** Opening Data for this exercise block **

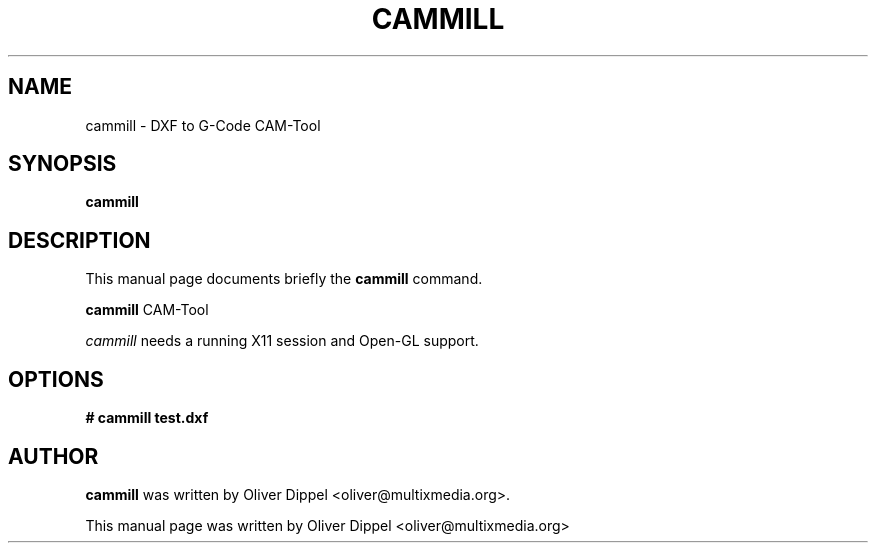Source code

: .TH CAMMILL 1
.SH NAME
cammill \- DXF to G-Code CAM-Tool
.SH SYNOPSIS
.B cammill
.SH DESCRIPTION
This manual page documents briefly the
.B cammill
command.
.PP
.B cammill
CAM-Tool

.I cammill 
needs a running X11 session and Open-GL support.

.SH OPTIONS
.TP
.B # cammill test.dxf
.SH AUTHOR
.B cammill
was written by Oliver Dippel <oliver@multixmedia.org>.
.PP
This manual page was written by Oliver Dippel <oliver@multixmedia.org>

** Closing Data for this exercise block **

● Requirement
Wherever the word "Tool" appears in the entries above, copy that line.

● Response area
cammill \- DXF to G-Code CAM-Tool
CAM-Tool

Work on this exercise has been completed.